Read a file from server with SSH using Python

断了今生、忘了曾经 提交于 2019-11-27 00:31:24
Matt Good

Paramiko's SFTPClient class allows you to get a file-like object to read data from a remote file in a Pythonic way.

Assuming you have an open SSHClient:

sftp_client = ssh_client.open_sftp()
remote_file = sftp_client.open('remote_filename')
try:
    for line in remote_file:
        # process line
finally:
    remote_file.close()
jfs

Here's an extension to @Matt Good's answer:

from contextlib     import closing
from fabric.network import connect

with closing(connect(user, host, port)) as ssh, \
     closing(ssh.open_sftp()) as sftp, \
     closing(sftp.open('remote_filename')) as file:
    for line in file:
        process(line)
#!/usr/bin/env python
import paramiko
import select
client = paramiko.SSHClient()
client.load_system_host_keys()
client.connect('yourhost.com')
transport = client.get_transport()
channel = transport.open_session()
channel.exec_command("cat /path/to/your/file")
while True:
  rl, wl, xl = select.select([channel],[],[],0.0)
  if len(rl) > 0:
      # Must be stdout
      print channel.recv(1024)

What do you mean by "line by line" - there are lots of data buffers between network hosts, and none of them are line-oriented.

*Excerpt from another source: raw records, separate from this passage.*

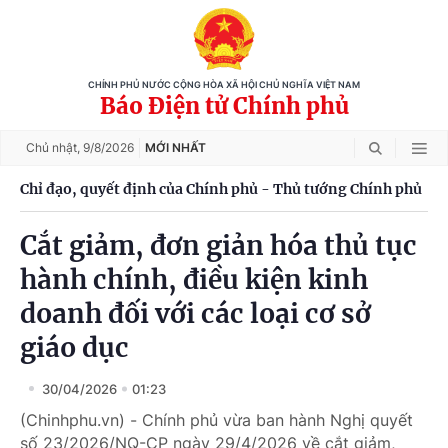
CHÍNH PHỦ NƯỚC CỘNG HÒA XÃ HỘI CHỦ NGHĨA VIỆT NAM
Báo Điện tử Chính phủ
Chủ nhật,
9/8/2026
MỚI NHẤT
Chỉ đạo, quyết định của Chính phủ - Thủ tướng Chính phủ
Cắt giảm, đơn giản hóa thủ tục
hành chính, điều kiện kinh
doanh đối với các loại cơ sở
giáo dục
30/04/2026
01:23
(Chinhphu.vn) - Chính phủ vừa ban hành Nghị quyết
số 23/2026/NQ-CP ngày 29/4/2026 về cắt giảm,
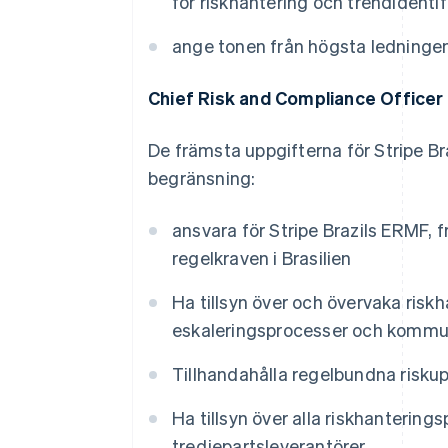
för riskhantering och trendidentif
ange tonen från högsta ledningen
Chief Risk and Compliance Officer
De främsta uppgifterna för Stripe Br
begränsning:
ansvara för Stripe Brazils ERMF, 
regelkraven i Brasilien
Ha tillsyn över och övervaka risk
eskaleringsprocesser och kommu
Tillhandahålla regelbundna riskupp
Ha tillsyn över alla riskhanterin
tredjepartsleverantörer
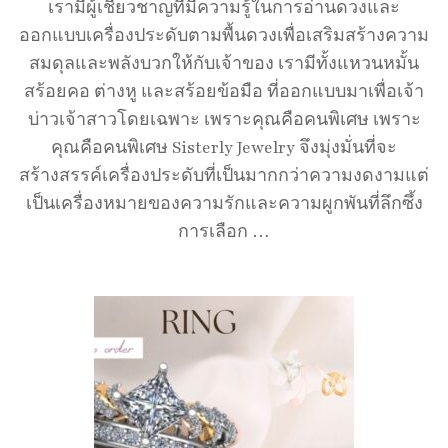
เรามีผู้เชี่ยวชาญที่มีความรู้ในการอ่านดวงและ
ออกแบบเครื่องประดับตามพื้นดวงเพื่อเสริมสร้างความ
สมดุลและพลังบวกให้กับเจ้าของ เรามีทั้งแหวนหมั้น
สร้อยคอ ต่างหู และสร้อยข้อมือ ที่ออกแบบมาเพื่อเจ้า
บ่าวเจ้าสาวโดยเฉพาะ เพราะคุณคือคนพิเศษ เพราะ
คุณคือคนพิเศษ Sisterly Jewelry จึงมุ่งมั่นที่จะ
สร้างสรรค์เครื่องประดับที่เป็นมากกว่าความงดงามแต่
เป็นเครื่องหมายของความรักและความผูกพันที่ลึกซึ้ง
การเลือก …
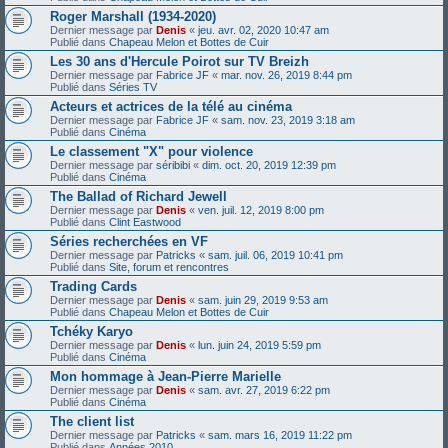
Roger Marshall (1934-2020)
Dernier message par
Denis
«
jeu. avr. 02, 2020 10:47 am
Publié dans
Chapeau Melon et Bottes de Cuir
Les 30 ans d'Hercule Poirot sur TV Breizh
Dernier message par
Fabrice JF
«
mar. nov. 26, 2019 8:44 pm
Publié dans
Séries TV
Acteurs et actrices de la télé au cinéma
Dernier message par
Fabrice JF
«
sam. nov. 23, 2019 3:18 am
Publié dans
Cinéma
Le classement "X" pour violence
Dernier message par
séribibi
«
dim. oct. 20, 2019 12:39 pm
Publié dans
Cinéma
The Ballad of Richard Jewell
Dernier message par
Denis
«
ven. juil. 12, 2019 8:00 pm
Publié dans
Clint Eastwood
Séries recherchées en VF
Dernier message par
Patricks
«
sam. juil. 06, 2019 10:41 pm
Publié dans
Site, forum et rencontres
Trading Cards
Dernier message par
Denis
«
sam. juin 29, 2019 9:53 am
Publié dans
Chapeau Melon et Bottes de Cuir
Tchéky Karyo
Dernier message par
Denis
«
lun. juin 24, 2019 5:59 pm
Publié dans
Cinéma
Mon hommage à Jean-Pierre Marielle
Dernier message par
Denis
«
sam. avr. 27, 2019 6:22 pm
Publié dans
Cinéma
The client list
Dernier message par
Patricks
«
sam. mars 16, 2019 11:22 pm
Publié dans
Années 2010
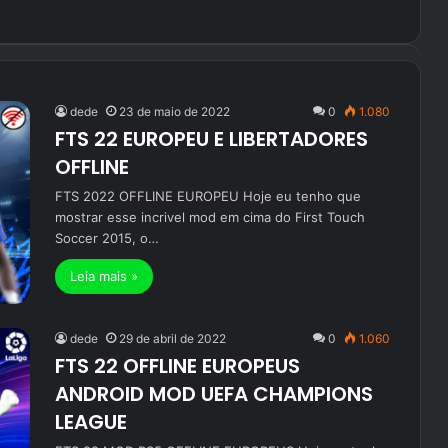
dede
23 de maio de 2022
0
1.080
FTS 22 EUROPEU E LIBERTADORES
OFFLINE
FTS 2022 OFFLINE EUROPEU Hoje eu tenho que
mostrar esse incrivel mod em cima do First Touch
Soccer 2015, o…
Leia mais »
dede
29 de abril de 2022
0
1.060
FTS 22 OFFLINE EUROPEUS
ANDROID MOD UEFA CHAMPIONS
LEAGUE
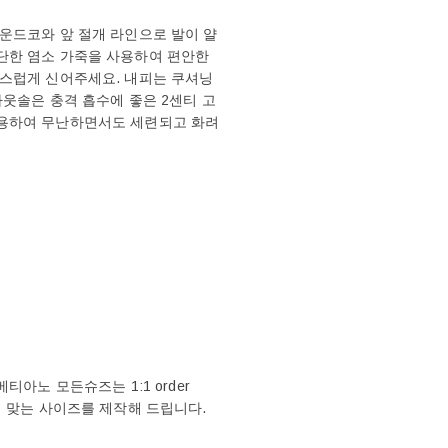
운드코와 앞 절개 라인으로 발이 얄
단한 염소 가죽을 사용하여 편안한
연스럽게 신어주세요. 내피는 쿠셔닝
아웃솔은 충격 흡수에 좋은 2센티 고
사용하여 무난하면서도 세련되고 화려
아노 모든슈즈는 1:1 order
에 맞는 사이즈를 제작해 드립니다.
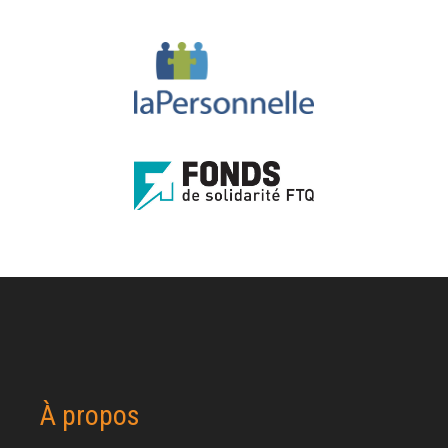
À propos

So you can read a bunch of data, then split it into lines at the near end.

ssh otherhost cat somefile | python process_standard_input.py | do_process_locally

Or you can have a process read a bunch of data at the far end, break it up, and format it line by line and send it to you.

scp process_standard_input.py otherhost
ssh otherhost python process_standard_input.py somefile |  do_process_locally

The only difference I would care about is what way reduces the volume of data over a limited network pipe. In your situation it may, or may not matter.

There is nothing wrong in general with using cat over an SSH pipe to move gigabytes of data.